* _Problem statement_
The output should be the listing below, limited to the lines from the one with "Duch Lawyers Want Expert Research" through the one with "Utility Check", exact and without pictures.

.....

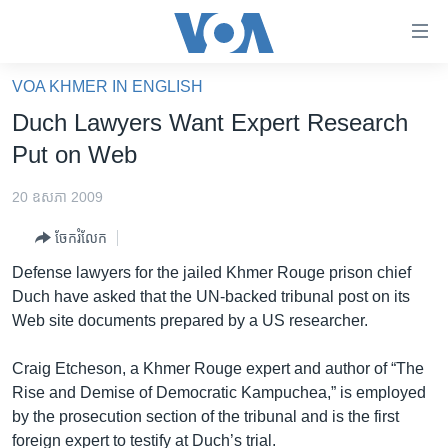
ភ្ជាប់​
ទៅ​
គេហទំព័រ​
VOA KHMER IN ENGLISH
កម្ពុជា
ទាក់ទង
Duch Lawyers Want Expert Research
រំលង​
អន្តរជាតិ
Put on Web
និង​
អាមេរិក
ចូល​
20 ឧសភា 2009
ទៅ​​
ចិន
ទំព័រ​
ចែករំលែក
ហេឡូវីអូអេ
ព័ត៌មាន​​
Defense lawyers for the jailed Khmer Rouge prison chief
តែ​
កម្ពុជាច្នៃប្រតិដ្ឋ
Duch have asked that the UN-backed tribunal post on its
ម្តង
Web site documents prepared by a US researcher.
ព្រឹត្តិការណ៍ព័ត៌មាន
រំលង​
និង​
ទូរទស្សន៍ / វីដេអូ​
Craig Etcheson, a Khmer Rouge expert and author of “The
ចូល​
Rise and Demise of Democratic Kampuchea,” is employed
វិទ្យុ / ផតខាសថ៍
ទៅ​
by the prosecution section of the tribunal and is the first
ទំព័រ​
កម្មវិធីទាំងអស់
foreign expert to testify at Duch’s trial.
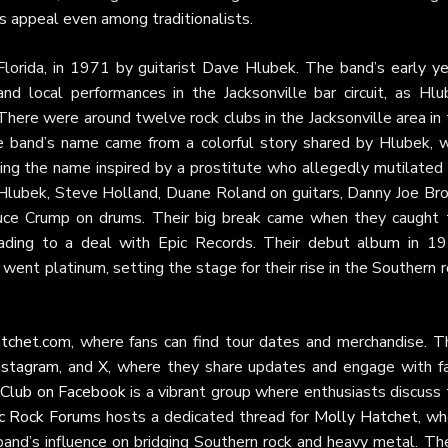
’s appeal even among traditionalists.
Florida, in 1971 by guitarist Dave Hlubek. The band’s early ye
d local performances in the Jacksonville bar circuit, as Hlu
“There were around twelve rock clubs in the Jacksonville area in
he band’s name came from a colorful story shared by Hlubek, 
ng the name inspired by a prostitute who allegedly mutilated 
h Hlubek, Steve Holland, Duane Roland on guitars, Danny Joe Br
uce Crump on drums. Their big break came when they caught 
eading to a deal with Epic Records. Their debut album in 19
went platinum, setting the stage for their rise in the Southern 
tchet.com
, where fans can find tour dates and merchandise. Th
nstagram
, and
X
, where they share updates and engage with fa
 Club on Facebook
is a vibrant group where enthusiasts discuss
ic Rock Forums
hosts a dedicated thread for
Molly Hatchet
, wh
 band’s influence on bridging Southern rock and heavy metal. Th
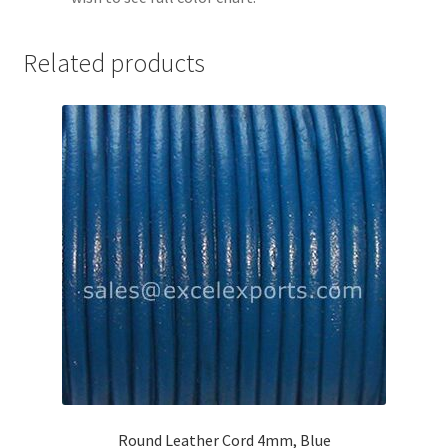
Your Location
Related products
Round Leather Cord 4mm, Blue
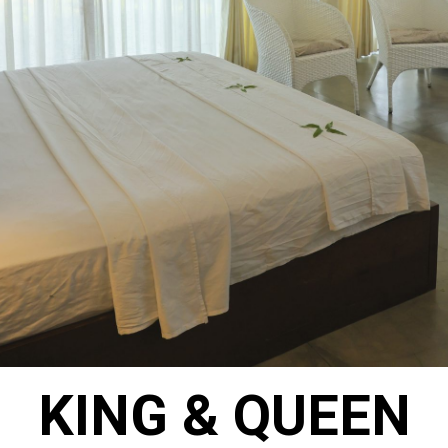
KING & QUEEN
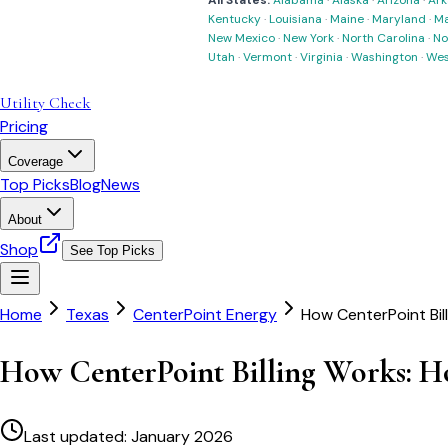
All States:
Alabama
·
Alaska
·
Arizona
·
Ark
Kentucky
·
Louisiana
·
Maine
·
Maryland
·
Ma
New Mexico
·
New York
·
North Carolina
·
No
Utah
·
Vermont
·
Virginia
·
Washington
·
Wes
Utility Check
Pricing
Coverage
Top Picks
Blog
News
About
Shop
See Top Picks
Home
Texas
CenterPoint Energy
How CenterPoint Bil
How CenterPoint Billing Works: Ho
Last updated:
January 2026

.....

* _Reply_
Duch Lawyers Want Expert Research
រំលង​
អន្តរជាតិ
Put on Web
និង​
អាមេរិក
ចូល​
20 ឧសភា 2009
ទៅ​​
ចិន
ទំព័រ​
ចែករំលែក
ហេឡូវីអូអេ
ព័ត៌មាន​​
Defense lawyers for the jailed Khmer Rouge prison chief
តែ​
កម្ពុជាច្នៃប្រតិដ្ឋ
Duch have asked that the UN-backed tribunal post on its
ម្តង
Web site documents prepared by a US researcher.
ព្រឹត្តិការណ៍ព័ត៌មាន
រំលង​
និង​
ទូរទស្សន៍ / វីដេអូ​
Craig Etcheson, a Khmer Rouge expert and author of “The
ចូល​
Rise and Demise of Democratic Kampuchea,” is employed
វិទ្យុ / ផតខាសថ៍
ទៅ​
by the prosecution section of the tribunal and is the first
ទំព័រ​
កម្មវិធីទាំងអស់
foreign expert to testify at Duch’s trial.
’s appeal even among traditionalists.
Florida, in 1971 by guitarist Dave Hlubek. The band’s early ye
d local performances in the Jacksonville bar circuit, as Hlu
“There were around twelve rock clubs in the Jacksonville area in
he band’s name came from a colorful story shared by Hlubek, 
ng the name inspired by a prostitute who allegedly mutilated 
h Hlubek, Steve Holland, Duane Roland on guitars, Danny Joe Br
uce Crump on drums. Their big break came when they caught 
eading to a deal with Epic Records. Their debut album in 19
went platinum, setting the stage for their rise in the Southern 
tchet.com
, where fans can find tour dates and merchandise. Th
nstagram
, and
X
, where they share updates and engage with fa
 Club on Facebook
is a vibrant group where enthusiasts discuss
ic Rock Forums
hosts a dedicated thread for
Molly Hatchet
, wh
 band’s influence on bridging Southern rock and heavy metal. Th
Your Location
Related products
Round Leather Cord 4mm, Blue
KING & QUEEN
All States:
Alabama
·
Alaska
·
Arizona
·
Ark
Kentucky
·
Louisiana
·
Maine
·
Maryland
·
Ma
New Mexico
·
New York
·
North Carolina
·
No
Utah
·
Vermont
·
Virginia
·
Washington
·
Wes
Utility Check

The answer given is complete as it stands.